Most OS's provide some facility to provide user input to an application. This functionality is part of what will get hooked in any decent keylogger and so any means of creating input to the program will likely end up being picked up. This is true whether you use scripts, on-screen keyboards or the physical keyboard itself.
Now, a little good news, some OSes, including Windows when UAC is on, will not share keypresses with non-admin processes, however, if the key logger is running as an admin program, all bets are off.
Short of direct memory injection, you aren't going to be able to get information in to a program without going through the input channels provided by the OS and that's exactly what keyloggers are designed to monitor and pull data from.
Unfortunately, there are actually some pretty good usability reasons to maintain this kind of functionality (such as enabling background processes to respond to shortcut combinations) so it isn't likely to go away any time in the near future. This is part of what makes protecting against key loggers so difficult.
That said, as long as it isn't also logging mouse clicks and positions then you can do some things to confuse it. Making a series of mouse selections to remove content from the string and filling it in will help obscure it a bit, but I still wouldn't advise using it as a protection as it greatly limits the number of possible passwords so brute forcing becomes much more likely.
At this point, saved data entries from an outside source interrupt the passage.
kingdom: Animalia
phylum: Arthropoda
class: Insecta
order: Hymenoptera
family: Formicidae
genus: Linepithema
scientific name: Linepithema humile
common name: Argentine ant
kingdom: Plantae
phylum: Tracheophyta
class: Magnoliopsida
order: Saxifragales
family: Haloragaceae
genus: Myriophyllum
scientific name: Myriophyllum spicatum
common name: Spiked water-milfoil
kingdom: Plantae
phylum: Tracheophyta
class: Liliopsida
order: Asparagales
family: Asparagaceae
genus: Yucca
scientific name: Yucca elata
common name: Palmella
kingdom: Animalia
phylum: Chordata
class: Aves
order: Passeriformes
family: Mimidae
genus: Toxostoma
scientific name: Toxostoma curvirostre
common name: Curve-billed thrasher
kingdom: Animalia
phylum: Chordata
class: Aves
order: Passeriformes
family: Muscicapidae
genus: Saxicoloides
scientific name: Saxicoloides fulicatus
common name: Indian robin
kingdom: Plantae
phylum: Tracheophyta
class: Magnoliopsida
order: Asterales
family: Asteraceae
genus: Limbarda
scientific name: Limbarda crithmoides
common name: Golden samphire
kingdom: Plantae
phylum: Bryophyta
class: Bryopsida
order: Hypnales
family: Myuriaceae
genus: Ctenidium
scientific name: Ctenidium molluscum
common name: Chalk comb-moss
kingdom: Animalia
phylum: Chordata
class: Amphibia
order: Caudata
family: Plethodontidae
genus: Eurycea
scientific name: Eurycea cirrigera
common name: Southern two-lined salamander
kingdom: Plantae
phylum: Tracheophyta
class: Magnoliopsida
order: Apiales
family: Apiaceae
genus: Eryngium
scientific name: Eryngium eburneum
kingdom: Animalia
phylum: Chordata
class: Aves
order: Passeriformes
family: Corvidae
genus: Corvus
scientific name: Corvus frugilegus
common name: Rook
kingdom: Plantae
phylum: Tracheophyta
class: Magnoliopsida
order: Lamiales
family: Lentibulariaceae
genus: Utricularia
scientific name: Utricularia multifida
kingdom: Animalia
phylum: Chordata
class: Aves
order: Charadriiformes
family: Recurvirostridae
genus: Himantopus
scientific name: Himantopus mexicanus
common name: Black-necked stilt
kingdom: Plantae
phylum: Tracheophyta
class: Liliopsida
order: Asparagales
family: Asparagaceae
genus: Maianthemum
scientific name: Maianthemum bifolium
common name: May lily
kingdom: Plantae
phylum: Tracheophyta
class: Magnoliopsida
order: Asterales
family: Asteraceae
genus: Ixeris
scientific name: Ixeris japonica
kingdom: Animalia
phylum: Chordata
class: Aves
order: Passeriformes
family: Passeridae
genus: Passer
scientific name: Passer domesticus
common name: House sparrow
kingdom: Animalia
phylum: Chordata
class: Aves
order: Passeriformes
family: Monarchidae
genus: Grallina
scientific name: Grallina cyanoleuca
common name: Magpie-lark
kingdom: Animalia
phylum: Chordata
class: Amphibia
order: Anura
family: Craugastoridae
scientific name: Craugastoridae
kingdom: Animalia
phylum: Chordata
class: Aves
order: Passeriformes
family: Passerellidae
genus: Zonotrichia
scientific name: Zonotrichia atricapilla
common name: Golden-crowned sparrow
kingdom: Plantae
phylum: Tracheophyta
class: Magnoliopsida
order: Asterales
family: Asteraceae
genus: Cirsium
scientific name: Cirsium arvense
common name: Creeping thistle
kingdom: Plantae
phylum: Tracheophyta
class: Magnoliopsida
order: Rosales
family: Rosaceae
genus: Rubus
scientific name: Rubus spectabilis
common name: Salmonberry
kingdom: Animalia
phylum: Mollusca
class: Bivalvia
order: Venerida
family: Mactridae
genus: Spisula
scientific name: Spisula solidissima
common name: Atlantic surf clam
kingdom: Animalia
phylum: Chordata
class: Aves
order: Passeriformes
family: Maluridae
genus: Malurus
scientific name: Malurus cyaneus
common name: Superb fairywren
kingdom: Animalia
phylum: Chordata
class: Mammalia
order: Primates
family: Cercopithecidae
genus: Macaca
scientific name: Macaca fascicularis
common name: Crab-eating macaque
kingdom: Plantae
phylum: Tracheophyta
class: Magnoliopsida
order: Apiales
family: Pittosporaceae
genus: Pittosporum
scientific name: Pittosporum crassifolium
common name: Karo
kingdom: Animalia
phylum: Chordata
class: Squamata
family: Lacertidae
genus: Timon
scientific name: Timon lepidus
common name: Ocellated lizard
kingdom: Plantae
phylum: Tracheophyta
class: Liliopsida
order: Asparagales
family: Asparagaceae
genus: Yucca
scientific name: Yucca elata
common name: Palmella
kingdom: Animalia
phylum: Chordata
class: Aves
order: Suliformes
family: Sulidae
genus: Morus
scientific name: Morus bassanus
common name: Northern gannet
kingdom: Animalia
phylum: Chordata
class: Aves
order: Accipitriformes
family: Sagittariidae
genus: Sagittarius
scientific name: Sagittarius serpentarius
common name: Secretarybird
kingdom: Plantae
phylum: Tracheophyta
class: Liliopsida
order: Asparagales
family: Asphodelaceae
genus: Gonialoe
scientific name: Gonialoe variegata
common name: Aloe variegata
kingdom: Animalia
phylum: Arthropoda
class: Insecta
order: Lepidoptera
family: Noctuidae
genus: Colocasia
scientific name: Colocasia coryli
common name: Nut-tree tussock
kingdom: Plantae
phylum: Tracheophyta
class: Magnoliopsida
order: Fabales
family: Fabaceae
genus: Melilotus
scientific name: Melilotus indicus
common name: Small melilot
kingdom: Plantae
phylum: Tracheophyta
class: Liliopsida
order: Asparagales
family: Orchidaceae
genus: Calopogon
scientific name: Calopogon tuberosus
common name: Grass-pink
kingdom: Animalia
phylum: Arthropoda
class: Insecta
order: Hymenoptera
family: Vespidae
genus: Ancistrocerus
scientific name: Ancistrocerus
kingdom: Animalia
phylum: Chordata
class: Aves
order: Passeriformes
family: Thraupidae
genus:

The best bet is really to change your password to something you can discard and login with that, if you don't want to burn your current password. If you aren't domain connected, you can also back up the user profile files, reset them to something else (this will lock all encrypted files, but that's why you have a backup of your user profile), and then login with the reset password on the new profile. If you have an account recovery disk, using that may also be an option as I believe that does a direct input that would bypass the keypress system. (This is, of course, assuming you are on Windows.)